There are some potential problems with your possible use of RAID 0.
You won't gain any effective speed as a Nimbustor 4 with four drives in RAID 10 will use most of the 2.5Gb/s ethernet. If you're only using it at 1Gb/s then any speed increase is completely irrelevant.
All your data currently fit on your external HDDs but you must allow for growth.
Your NAS is dead if a drive fails until you source a replacement and copy all the data back. With RAID10 you just carry on working.

thanks for this.

I’m only using gigabit because I can’t find a switch faster for a reasonable price (or I couldn’t find one at the time), but that’s worth knowing.

RAID 10 it is! :)
 
There are now several 5-port 2.5Gb/s switches for well under the £150 mark. I went for a TP-Link TL-SG105-M2 at £130 and it's been problem-free.
Yes I did see this, its gigabit brother is £100 cheaper so not justifiable for me for the time being, but I'll bear in mind that you've had good experiences with it. Do you have a 2.5ghz port on the back of your motherboard on your PC out of interest? Mine does, but it's a fairly new board.
 
@Snapshot - When you got your drives, did you just plug them in and then choose to migrate your volume to RAID 10? I'm doing this, and the Nimbustor is saying it's migrating to RAID 10 (I went through the wizard of selecting the 3 new disks), and yet once it's gone to 100% (doesn't take longer than a minute), storage manager opens up again, and it displays as a single volume again, the other drives marked as inactive. Also, the RAID option is greyed out. No activity, no "migrating" message, nothing. Did you get this?

3sIS9EX.png
OBpi93U.png

:confused:
 
No, because I've always started from scratch. However, Asustor has a load of training documents available. https://www.asustor.com/online/College_topic?topic=251 is a general introduction to RAID and https://www.asustor.com/online/College_topic?topic=352 is the one about data migration.
Thanks, yeah I was following those guides, but unfortunately there is some confirmation messaging in the dialogue boxes in their guide that I don’t get. I don’t think it’s working properly, going to have to submit a ticket :(
 
I've managed to get things moving at least by selecting RAID 5 from the RAID menu, and picking 2 of the 3 new drives to migrate my existing volume over to, and it is migrating. Once that's done, hopefully I can move on from there.

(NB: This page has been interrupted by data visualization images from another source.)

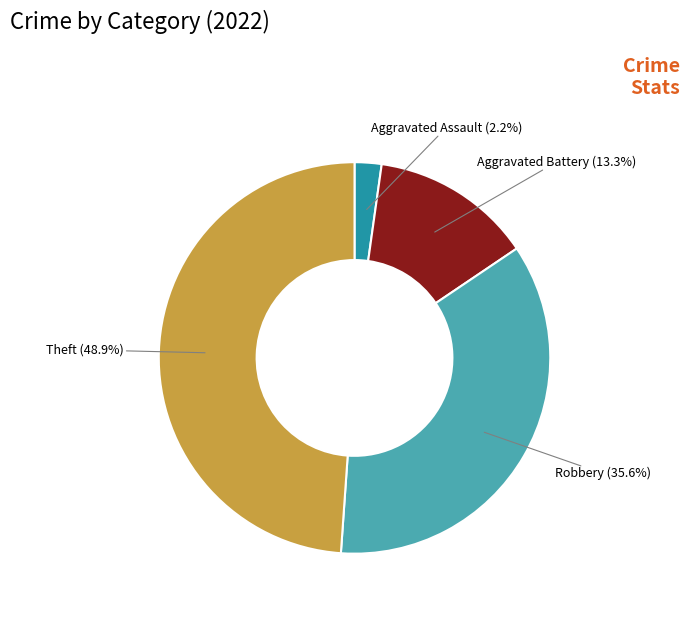

Which slice is the largest?

Theft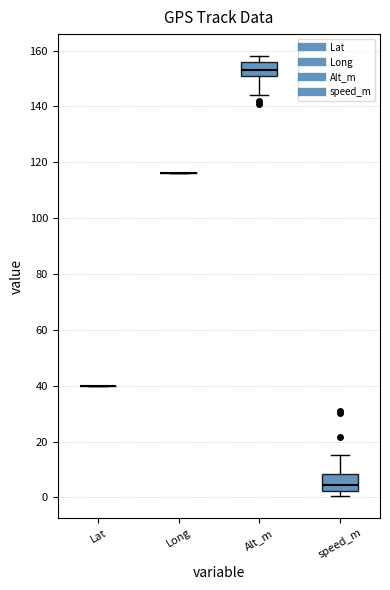

Reading left to right, transcribe this box plot: for each box, give where its median line is, the range the box spans, and where its two whiskers end, as read against the y-axis. The values are not printed on the chart, so give them approximately, as read against the axis.

Lat: box collapsed to a line at 40, whiskers 40 to 40
Long: box collapsed to a line at 116, whiskers 116 to 116
Alt_m: median 154, box 150 to 156, whiskers 144 to 158
speed_m: median 4, box 2 to 8, whiskers 0 to 16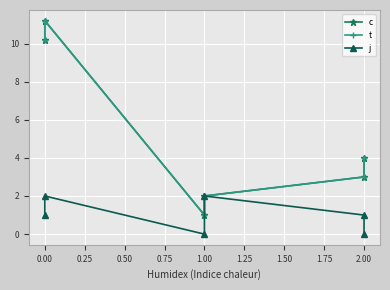

In c, how many points are lower than both neighbors (excluding endpoints)?

1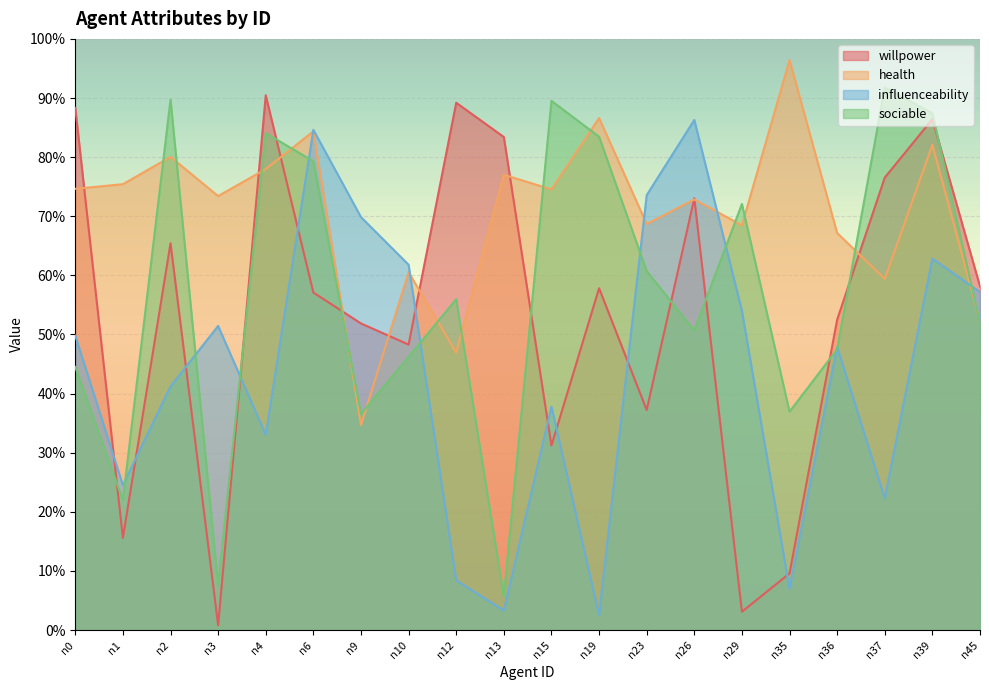

At how many categories does at least one series exceed 0?

20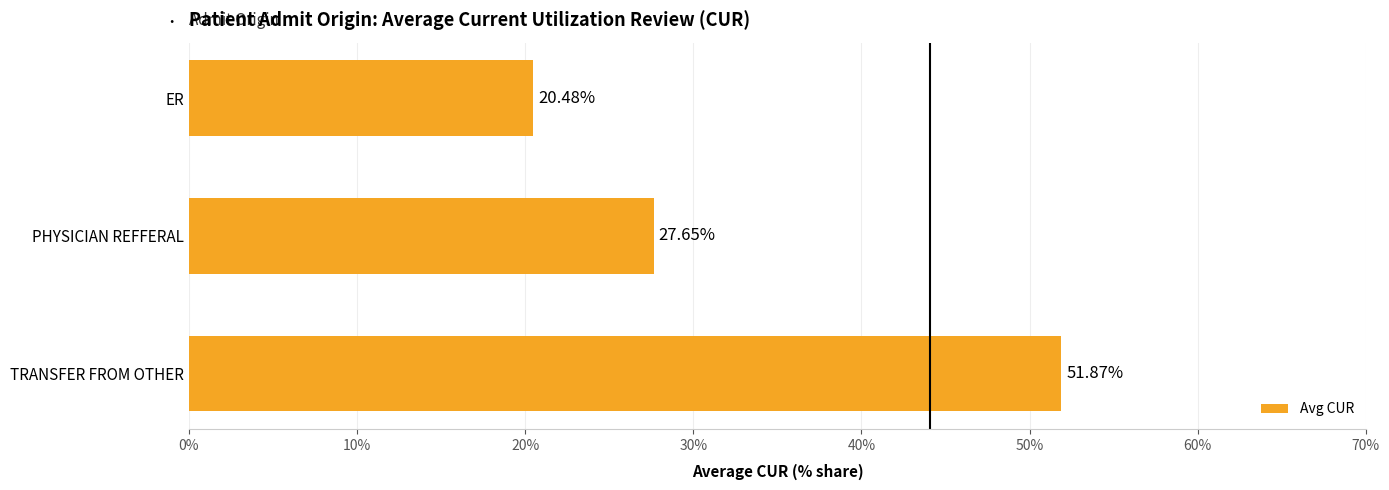

Approximately how many times larger is the value at PHYSICIAN REFFERAL compared to ER?

1.4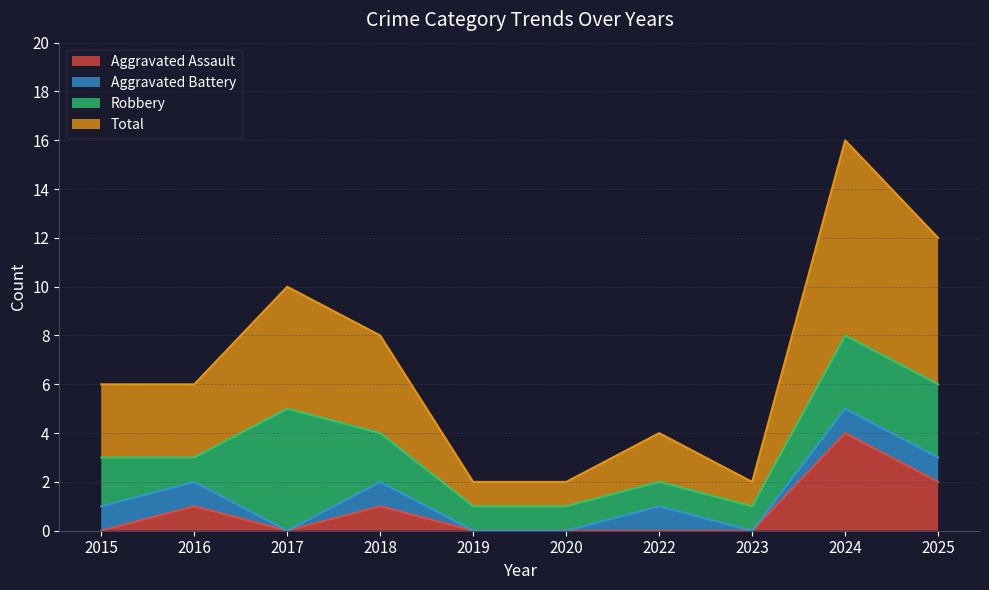

The Aggravated Assault series shows 0 at 2015. True or false?

True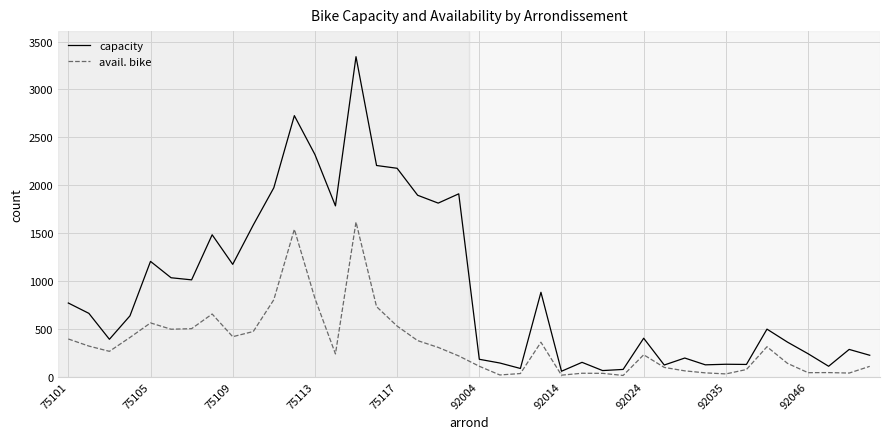

What is the highest value of the capacity series?

3342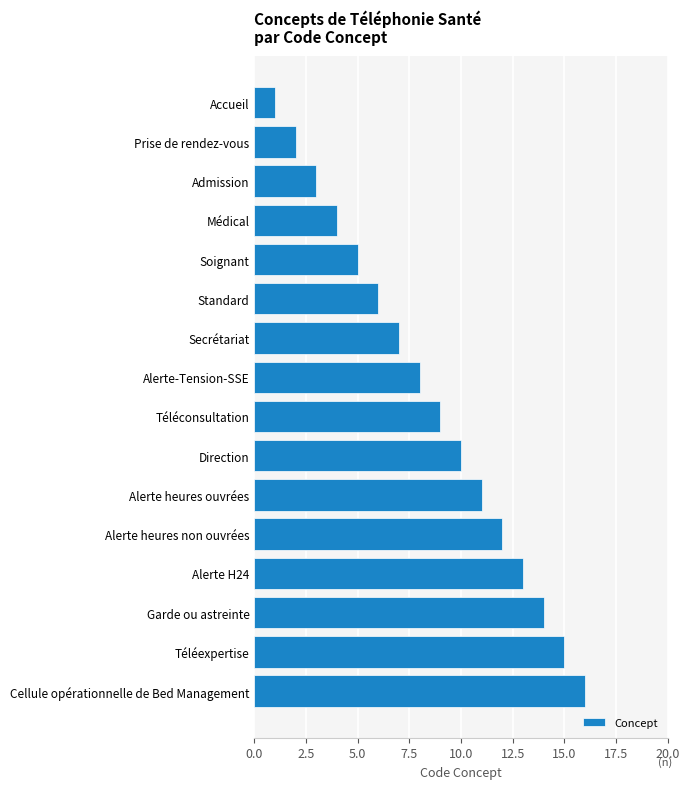

Are the bars grouped side by side (vs. stacked)?

No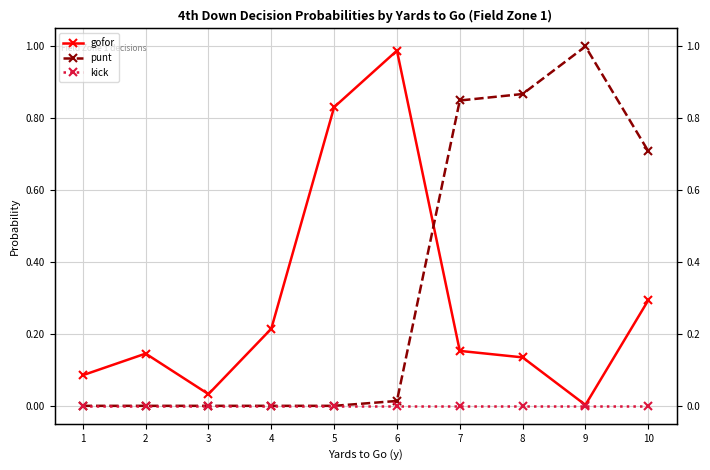

Reading left to right, what are all the values shown in this chart?

gofor: 0.1	0.1	0.0	0.2	0.8	1.0	0.2	0.1	0.0	0.3
punt: 0.0	0.0	0.0	0.0	0.0	0.0	0.8	0.9	1.0	0.7
kick: 0.0	0.0	0.0	0.0	0.0	0.0	0.0	0.0	0.0	0.0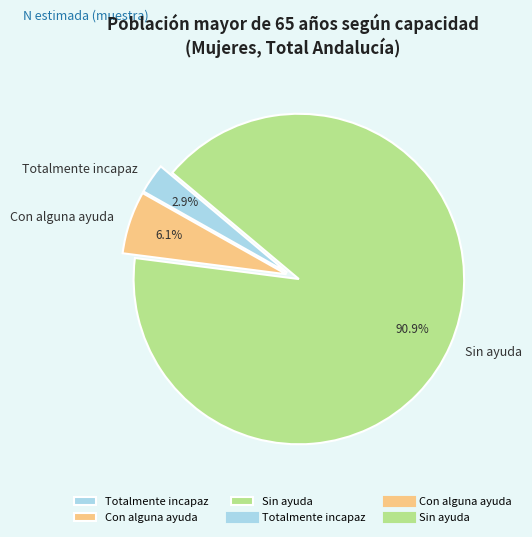

Is it true that Con alguna ayuda is 6% of the pie?

True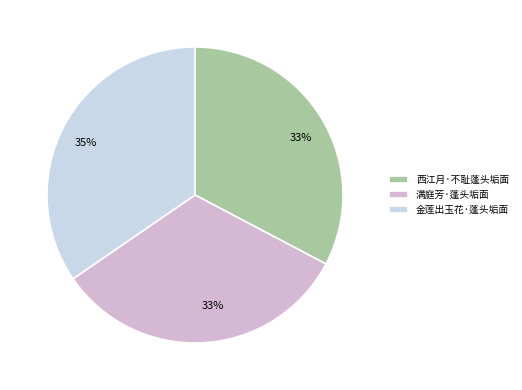

Rank the categories by value from lowest to highest.

满庭芳·蓬头垢面, 西江月·不耻蓬头垢面, 金莲出玉花·蓬头垢面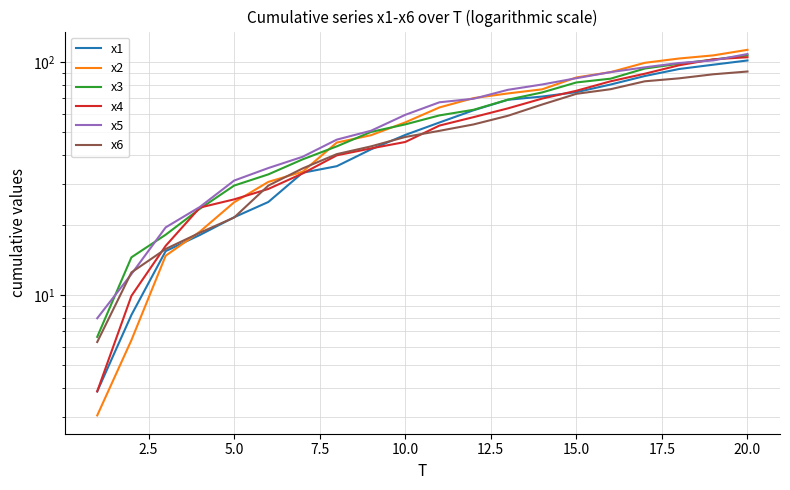

How many lines are shown in the chart?

6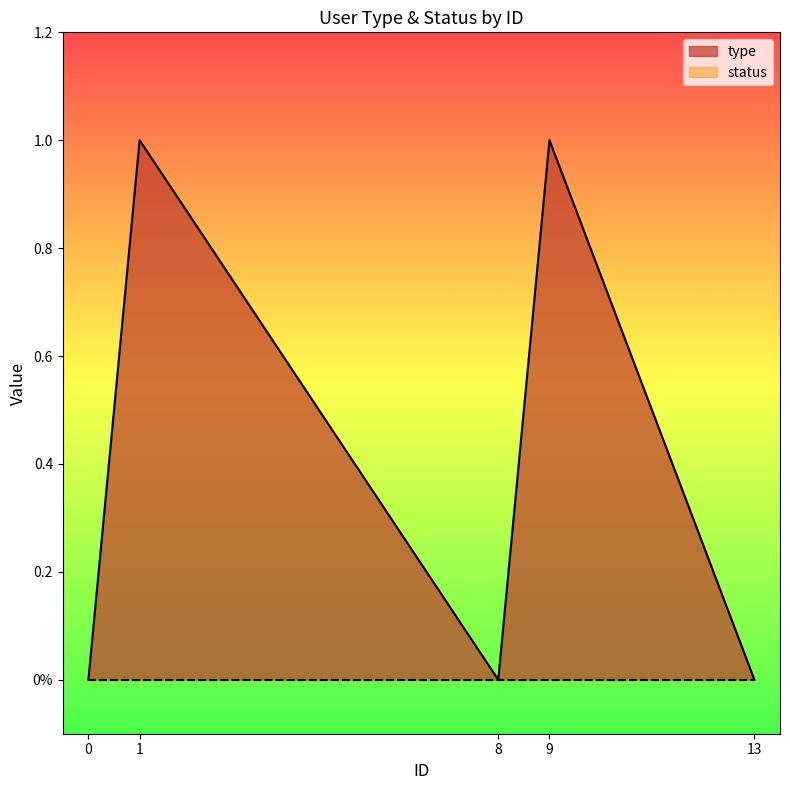

Reading left to right, transcribe all the data shown in this chart.

0	1	0	1	0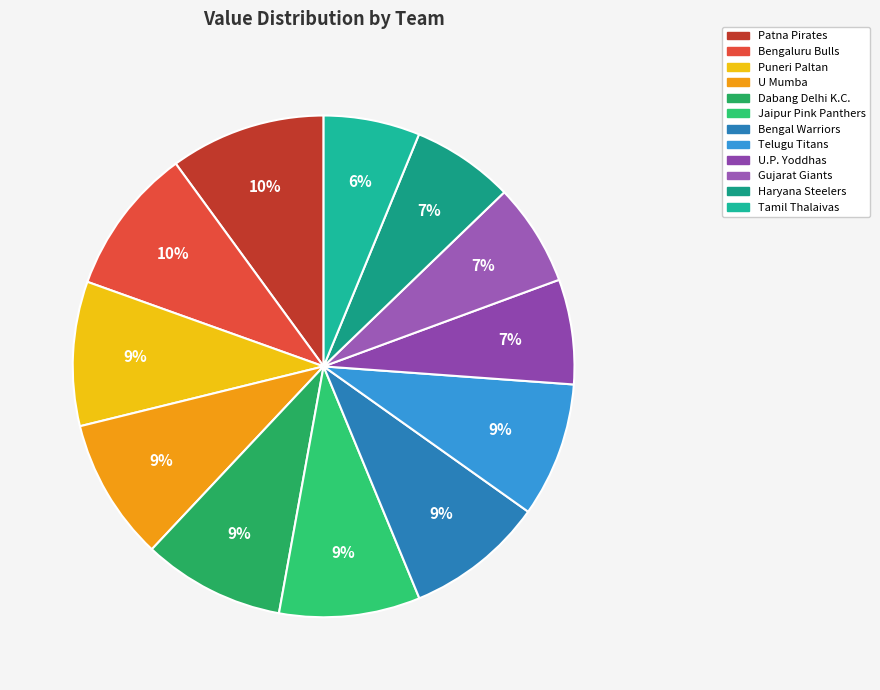

Which category has the biggest portion of the pie?

Patna Pirates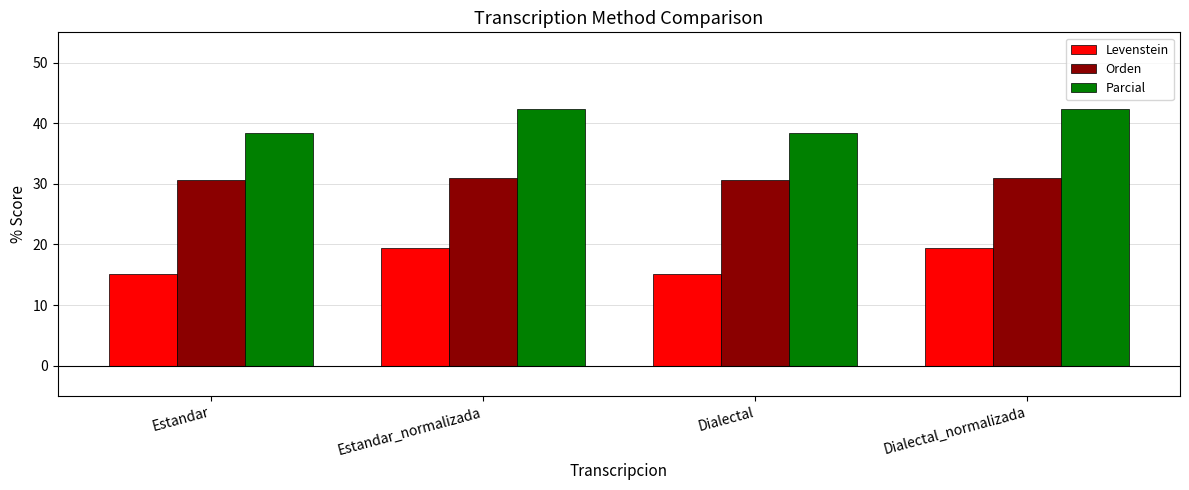

Is it true that Parcial equals 22.3 at Dialectal_normalizada?

False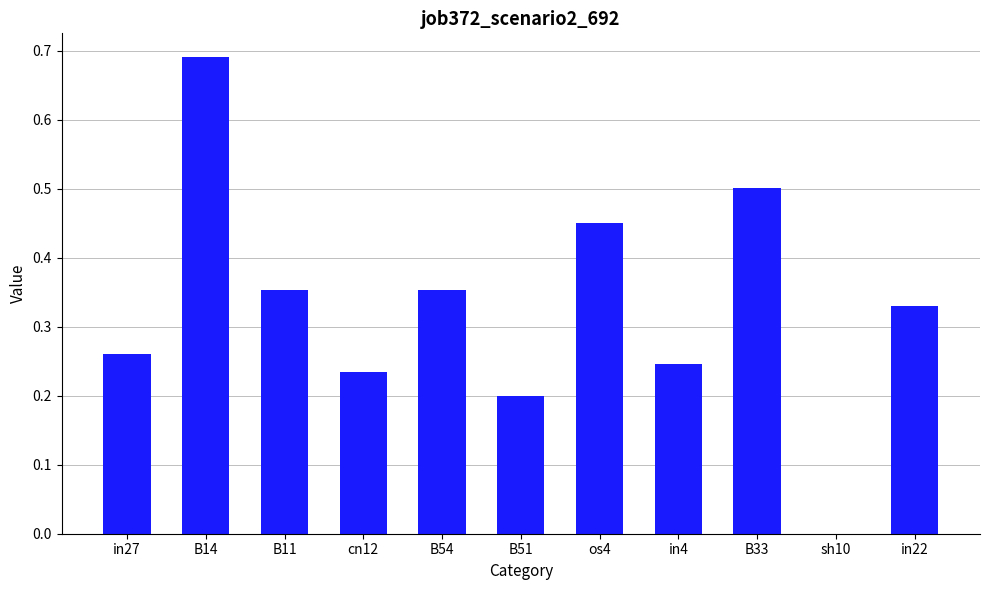

True or false: the data shows 0.2 at os4.

False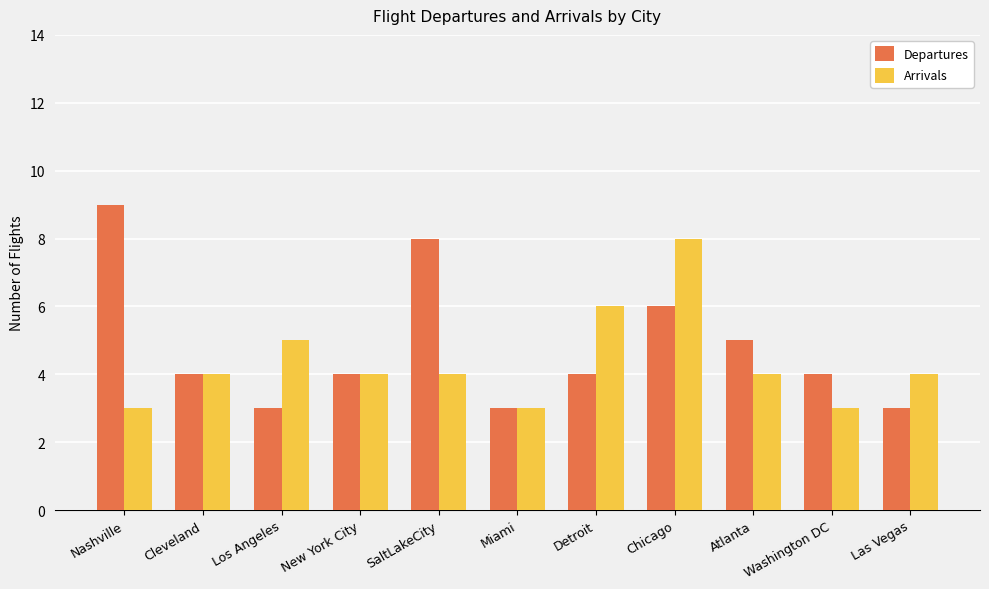

What is the average value of the Arrivals series?

4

Considering that NAS boxes have a very small handful of jobs, you'd think they could handle them...
 
Update: Wish I'd never bothered trying to be clever. Successfully migrated from single volume on 1 drive to 3 drives with RAID 5. I then clicked 'add an extra disk' button for the fourth drive, and the whole lot completely died on me, NAS inaccessible, and when turned off and on again, just beeped at me like I was a right **** for even trying.

Ended up removing all drives except the first two, which allowed it to boot, then while it was switched on and in the admin panel, plugged the other two drives in, and deleted the volume and recreated it afresh in RAID 10. Now restoring from my external backup disks, wishing I'd just done that in the first place.

My advice to all would be: If you have an Asustor device, just make sure your NAS is backed up, and wipe it if you're changing RAID status. Start again. It'll save a lot of pain, even if it costs you double the amount in backup disks!!!